The U.S. Securities and Exchange Commission (SEC) categorizes real estate deals and private equity as securities. In order to offer these securities legally, an issuer must be registered with the SEC. The process of registering securities with the SEC can be lengthy and cumbersome. This presents a barrier to entry for many companies. This is where a discussion of SEC Rule 506(b) vs. 506(c) comes in.
The SEC has lowered the cumbersome obstacle of registering securities with the SEC by dividing Regulation D into two separate sub-regulations: Rule 506(b) and Rule 506(c). These rules enable small businesses to offer unregulated securities more easily if they fulfill certain requirements. Which Rule a company files under depends on its specific goals.
Rule 506(b) vs. 506(c)
Under Rule 506(b), an issuer may offer unregistered securities to any accredited investor and as many as 35 unaccredited – “sophisticated investors.” The definition of a sophisticated investor is not as clear as that of an accredited investor. However, many high-income professionals would be classified as sophisticated investors, but not reach the income or other criteria established by the SEC for accredited investor status.
On the other hand, Rule 506(c) requires all participating investors in a securities offering under this exemption to be accredited investors. The Rule also requires a verification process that involves providing proof of income, assets, or other qualifying factors. Many times, a third-party verification service is used to make this process easier.
Certification
Under Rule 506(b), the issuer can depend on the self-certification of the investor. Under Rule 506(c), the issuer must perform reasonable steps to verify the investor’s accredited status. The use of a third-party verification company is recommended in this case.

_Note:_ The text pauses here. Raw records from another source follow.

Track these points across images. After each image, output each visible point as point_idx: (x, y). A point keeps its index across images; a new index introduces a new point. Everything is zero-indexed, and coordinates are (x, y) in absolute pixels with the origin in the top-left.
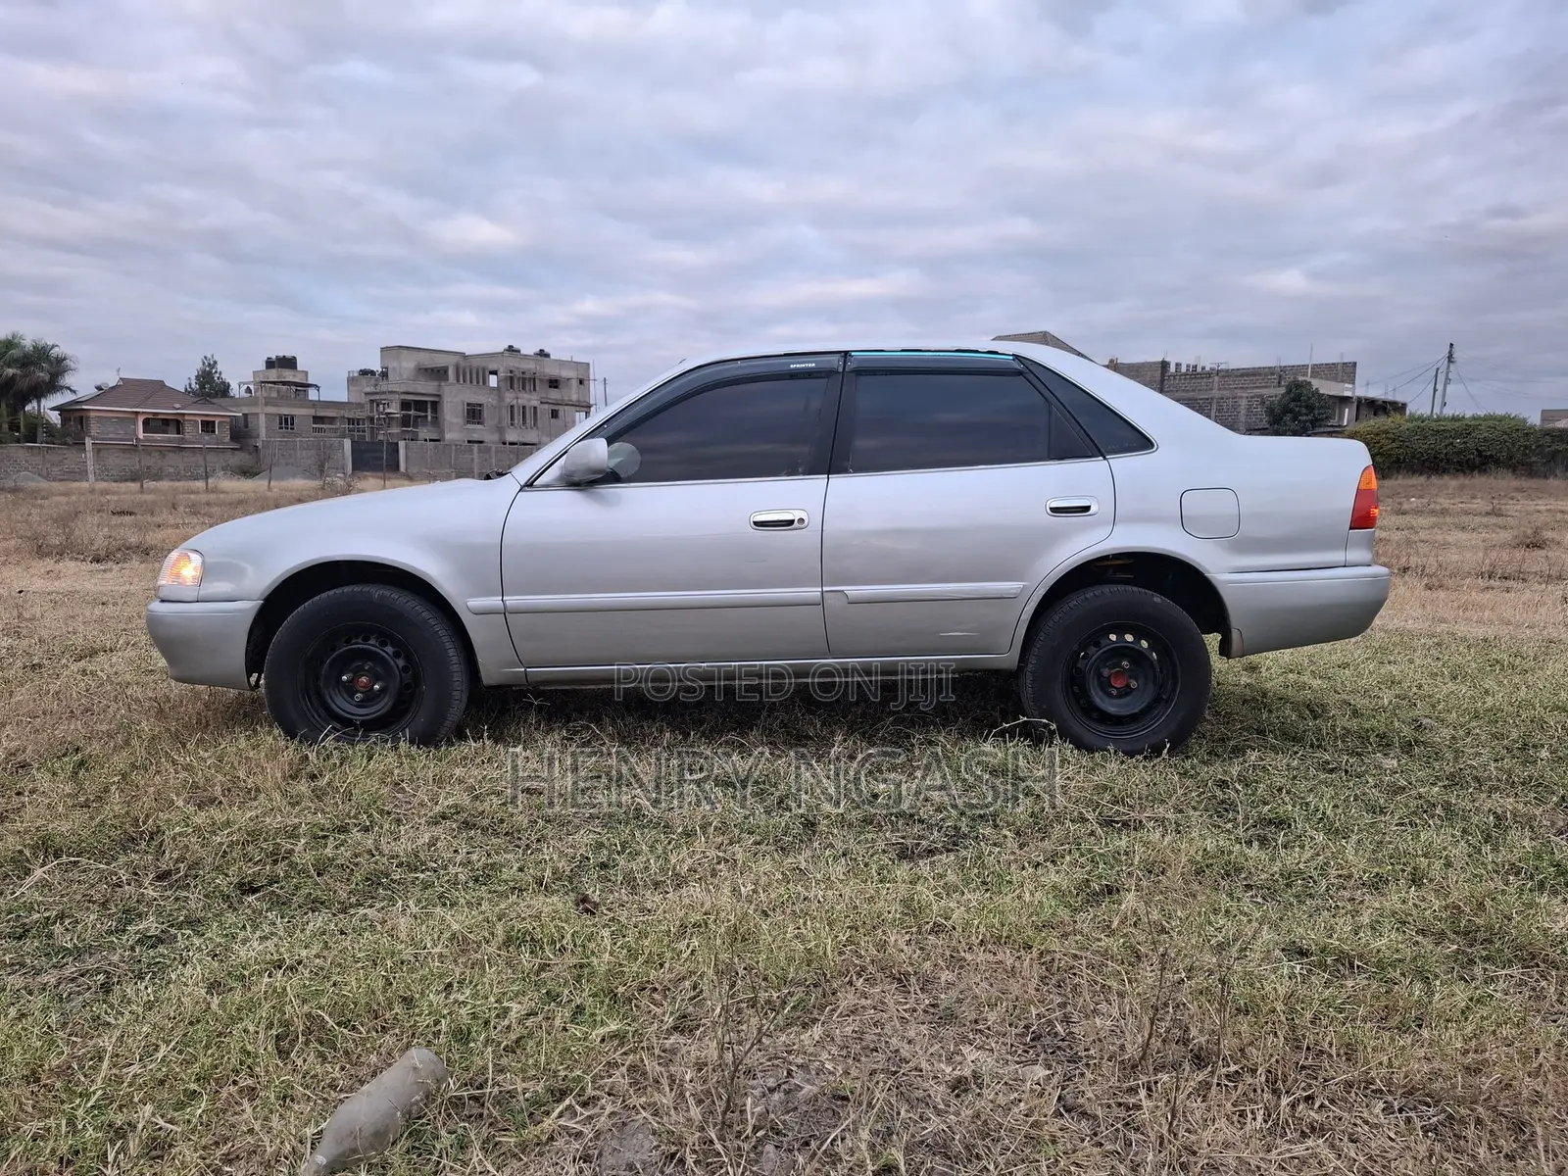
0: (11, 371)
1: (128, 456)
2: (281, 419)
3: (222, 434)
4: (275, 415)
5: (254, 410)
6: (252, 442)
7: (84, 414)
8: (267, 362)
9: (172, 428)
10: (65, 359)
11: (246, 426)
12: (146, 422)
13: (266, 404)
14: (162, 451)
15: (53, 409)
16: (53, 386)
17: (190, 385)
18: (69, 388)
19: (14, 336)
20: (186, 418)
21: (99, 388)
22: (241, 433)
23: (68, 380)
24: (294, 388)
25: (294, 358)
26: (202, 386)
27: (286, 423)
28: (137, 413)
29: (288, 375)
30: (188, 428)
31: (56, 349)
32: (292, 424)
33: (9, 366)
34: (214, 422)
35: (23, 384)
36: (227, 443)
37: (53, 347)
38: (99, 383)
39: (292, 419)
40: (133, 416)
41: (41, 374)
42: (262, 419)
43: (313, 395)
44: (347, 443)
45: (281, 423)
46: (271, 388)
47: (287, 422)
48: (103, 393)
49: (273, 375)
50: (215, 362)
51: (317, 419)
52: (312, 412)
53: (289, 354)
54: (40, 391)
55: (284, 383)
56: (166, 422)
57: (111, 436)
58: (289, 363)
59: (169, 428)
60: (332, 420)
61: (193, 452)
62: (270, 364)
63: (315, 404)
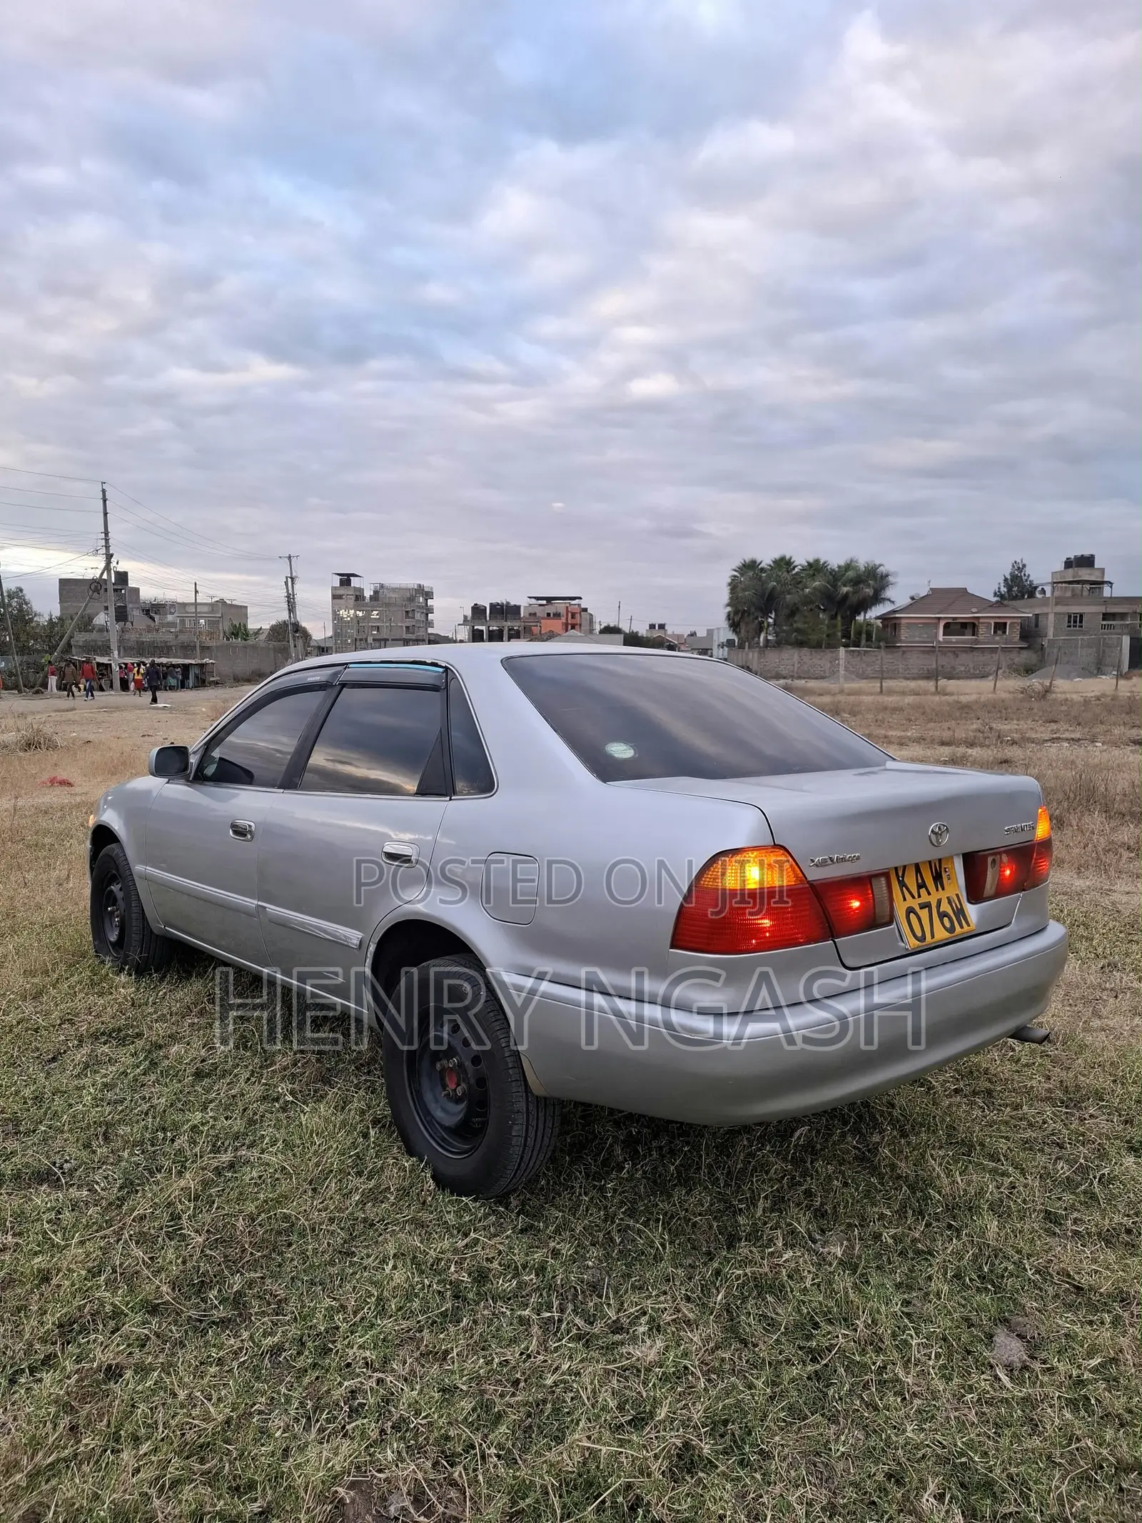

Advertising and Prior Relationships
Under Rule 506(b), prior to presenting a securities investment opportunity to a potential investor, the issuer must be able to prove it has a prior existing relationship with the investor. As a result, companies offering securities under Rule 506(b) may not advertise their deal through general solicitation whether in print, on TV, or online. However, they may advertise their company and brand in general.
When a potential investor does contact an issuer, the issuer will often have multiple meetings with the investor without bringing up the investment opportunity. This helps the issuer demonstrate having a prior substantive relationship with the investor.
As it concerns Rule 506(b) vs. 506(c), under Rule 506(c), the restrictions mentioned under Rule 506(b) do not apply. The issuer may conduct general solicitation and advertise any specific deal it desires. The lack of restriction on this makes the process of reaching potential investors easier, but all of the investors must have accredited status at the time of investment.
Rule 506(b) does give you a lower barrier to entry as an investor in that you are not necessarily required to have accredited investor status. But Rule 506(c) makes it much easier to discover and invest in unregulated securities without going through the long process of establishing a previous relationship with the firm. You also have the knowledge that all other investors are accredited.